Sometimes, traveling abroad is already challenging enough on our own. But with a toddler, it can be way more than that yet it’s a truly rewarding experience. For a smooth and stress-free international trip with your little ones, it’s essential to be well-prepared before, during, and after the flight—this sparked a couple’s interest and made them ask for some tips in an online forum.
1. Snack Time
“Snacks and snacks and snacks and then some more snacks,” as one user puts it. When traveling with little ones, they can become restless and fidgety, and it’s so challenging to keep them entertained. The reason is that food not only serves as a distraction but also provides a sense of comfort for them (this is true even for us, adults!) during flights by creating a somewhat familiar and soothing environment for them. Just don’t forget to consult their doctor about what to pack.
2. The Infamous Airplane Ear Pop
Talk to your child’s doctor about any suggestions for decongestion on the plane. A decent decongestant will be highly effective if administered before you reach great altitudes; it is suitable for pain management, not just for when they are sick.
3. No Overnight Flights
With the other adult passengers in mind, many suggest avoiding overnight flights if you are flying with a toddler. Unfortunately, many make the mistake of assuming their little ones will sleep through the entire plane ride.
They don’t; the plane is dark, so you are exhausted, and the baby won’t stop crying. But, on the other hand, your kiddo won’t remember anything before the age of six anyway, so don’t worry if the plane ride is a nightmare.
4. Try Bulkhead Seating
Bulkhead seating is an excellent pleasure if you would like a little more legroom to maneuver in with you and your toddler. The Bulkhead is a fixed wall, meaning it lacks a row of seats directly in front of you. The only downside is there’s no seat in front of you, so it lacks an under-seat storage area.

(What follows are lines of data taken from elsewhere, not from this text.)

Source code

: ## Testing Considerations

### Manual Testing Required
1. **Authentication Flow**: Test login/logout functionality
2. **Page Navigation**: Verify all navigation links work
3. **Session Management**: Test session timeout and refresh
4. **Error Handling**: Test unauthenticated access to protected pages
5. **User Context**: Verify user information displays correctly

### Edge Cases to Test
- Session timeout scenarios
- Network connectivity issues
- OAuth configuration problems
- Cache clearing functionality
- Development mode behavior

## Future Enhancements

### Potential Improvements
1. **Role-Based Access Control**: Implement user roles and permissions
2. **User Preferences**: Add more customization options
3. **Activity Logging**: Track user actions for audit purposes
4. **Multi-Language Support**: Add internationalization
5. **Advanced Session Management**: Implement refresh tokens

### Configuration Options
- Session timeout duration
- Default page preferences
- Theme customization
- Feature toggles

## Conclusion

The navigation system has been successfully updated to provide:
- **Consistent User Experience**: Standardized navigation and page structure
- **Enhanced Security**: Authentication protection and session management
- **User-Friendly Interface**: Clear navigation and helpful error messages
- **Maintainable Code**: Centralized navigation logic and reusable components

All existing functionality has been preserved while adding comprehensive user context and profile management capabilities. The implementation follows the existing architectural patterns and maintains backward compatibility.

5. Prepare Them for the Flight
One parent offered the option of informing your child of the coming events. Yes, they are toddlers and may not show it, but they comprehend very well if you take your time and explain it to them. This user added they bought their toddler “a book about a kid flying on a plane.
We read it often and talked about each part of the trip, from packing to getting off and changing planes, then getting off and finding Grandma.” And they also bought a big pack of earplugs for the passengers around them on the flight in case things didn’t work out with the book.
6. Get Yourself Plenty of Mini-Books
7. Murphy’s Law and a Toddler Go Hand-in-Hand
Toddlers fulfill Murphy’s Law because they are pure chaos. Potty time is not convenient on a plane, so always keep some backup clothes and underwear in case they are ruined because of accidents. Be sure to keep a tight grip and a close eye on your child while moving through the airport, especially if you have an adventurous kid.
8. Anything You Don’t Want To Lose Should Be Attached
Most people would disagree with putting a leash on your child but are not opposed to attaching valuable items. If it is something you don’t want them to lose, it should be attached to either yourself or your little one. For example, your daughter’s favorite teddy bear should be tethered to her waist or your body in some fashion.
9. One Parent On, One Parent Off
Dual-parent flights should be done in shifts; one parent on, one parent off. It may not be fun for the parent on baby duty, but it’s best for all parties involved. Someone has to “be aware and make smart decisions when traveling internationally with a family.” On the return flight home, the parents alternate responsibilities.
10. If Accessible, Change Diapers in the Restroom
Most flights will have a changing table in the restroom to change your toddler’s diaper. Understandably, all flights won’t have this convenience, but please do not use the seat back trays. That’s not sanitary, and the smell lingers throughout the airplane’s pressurized cabin.
11. Exhaust Them Before the Flight
Get a bunch of paper bags, fill them with toys, crayons, coloring books, etc., and have them ready. The number of bags you pack depends on how long the flight may be. The final poster suggested “breaking one out every two-three hours. It was also a reward for behaving well.”